From possible differences: I run FreeBSD head of few days old and have two monitors (I have unlock prompt to each, but neither of two works now, previously worked both).
Comment 17 Felix Palmen freebsd_committer freebsd_triage 2023-05-18 06:04:36 UTC
(In reply to Alexander Motin from comment #16)

I have no idea what these messages are about :(

I don't see any relevant changes recently to lib/libpam or contrib/openpam in base, and as pam_permit doesn't work for you either, it's pretty obvious the whole service policy file isn't found/used.

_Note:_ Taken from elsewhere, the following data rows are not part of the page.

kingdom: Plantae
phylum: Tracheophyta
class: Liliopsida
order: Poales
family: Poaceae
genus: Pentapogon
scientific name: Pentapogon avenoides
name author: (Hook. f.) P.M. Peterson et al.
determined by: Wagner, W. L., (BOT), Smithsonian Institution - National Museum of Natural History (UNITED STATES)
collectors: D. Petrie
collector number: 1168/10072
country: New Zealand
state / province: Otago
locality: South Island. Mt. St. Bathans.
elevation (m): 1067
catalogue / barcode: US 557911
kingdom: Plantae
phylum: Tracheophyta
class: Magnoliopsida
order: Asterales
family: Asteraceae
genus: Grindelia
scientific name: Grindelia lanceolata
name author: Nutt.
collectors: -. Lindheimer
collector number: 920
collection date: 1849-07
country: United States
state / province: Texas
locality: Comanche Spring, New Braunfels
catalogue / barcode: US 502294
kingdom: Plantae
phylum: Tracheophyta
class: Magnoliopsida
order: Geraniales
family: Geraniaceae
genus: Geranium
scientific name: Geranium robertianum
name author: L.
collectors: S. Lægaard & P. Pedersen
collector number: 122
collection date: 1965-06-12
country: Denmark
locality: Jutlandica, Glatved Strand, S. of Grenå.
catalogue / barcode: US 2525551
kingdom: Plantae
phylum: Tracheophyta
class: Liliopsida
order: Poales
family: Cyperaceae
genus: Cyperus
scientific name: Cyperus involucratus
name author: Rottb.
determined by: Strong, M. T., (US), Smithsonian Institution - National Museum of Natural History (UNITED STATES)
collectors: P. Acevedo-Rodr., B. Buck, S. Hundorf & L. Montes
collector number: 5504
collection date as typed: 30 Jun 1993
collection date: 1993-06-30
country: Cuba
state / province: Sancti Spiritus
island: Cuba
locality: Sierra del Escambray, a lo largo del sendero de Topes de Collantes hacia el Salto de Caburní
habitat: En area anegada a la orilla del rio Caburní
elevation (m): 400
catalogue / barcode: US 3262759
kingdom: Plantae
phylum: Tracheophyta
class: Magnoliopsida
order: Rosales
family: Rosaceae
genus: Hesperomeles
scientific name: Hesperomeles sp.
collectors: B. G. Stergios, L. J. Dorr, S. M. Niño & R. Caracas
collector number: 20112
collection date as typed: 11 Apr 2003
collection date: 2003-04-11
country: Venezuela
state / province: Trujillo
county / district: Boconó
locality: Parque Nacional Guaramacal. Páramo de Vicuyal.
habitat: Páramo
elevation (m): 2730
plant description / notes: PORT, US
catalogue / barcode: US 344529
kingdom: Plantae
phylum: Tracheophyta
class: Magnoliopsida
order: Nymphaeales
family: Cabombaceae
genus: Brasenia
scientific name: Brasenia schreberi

Looking at the source of kscreenlocker, "kde" is clearly the default pam service name, so it doesn't make sense to me right now. Maybe tracing syscalls could shed some light. I just ran

> truss /usr/local/lib/libexec/kscreenlocker_greet --testing 2>/tmp/locker.log

and found this (as expected) in the log:

> open("/etc/pam.d/kde",O_RDONLY,0666)             ERR#2 'No such file or directory'
> open("/etc/pam.conf",O_RDONLY,0666)              ERR#2 'No such file or directory'
> open("/usr/local/etc/pam.d/kde",O_RDONLY,0666)   = 12 (0xc)
Comment 18 Alexander Motin freebsd_committer freebsd_triage 2023-05-22 19:50:41 UTC
OK, at least for my case the mystery solved.  My system was updated and cloned for decade(s) without a reinstall, and collected plenty of old files in /etc/pam.d/.  KDE opened /etc/pam.d/kde by default before /usr/local/etc/pam.d/kde and failed after using it.  Deletion of files older that last system update seems fixed the problem for me.  Thanks for the hits.  I wonder what should be the search order there.
Comment 19 Felix Palmen freebsd_committer freebsd_triage 2023-07-12 15:20:23 UTC
(In reply to Alexander Motin from comment #18)
This certainly explains it well and as there was no other comment for quite some time, I'll close this PR.

OFC, anyone please request reopening it if you see the same issue and it's NOT caused by some "stray PAM files".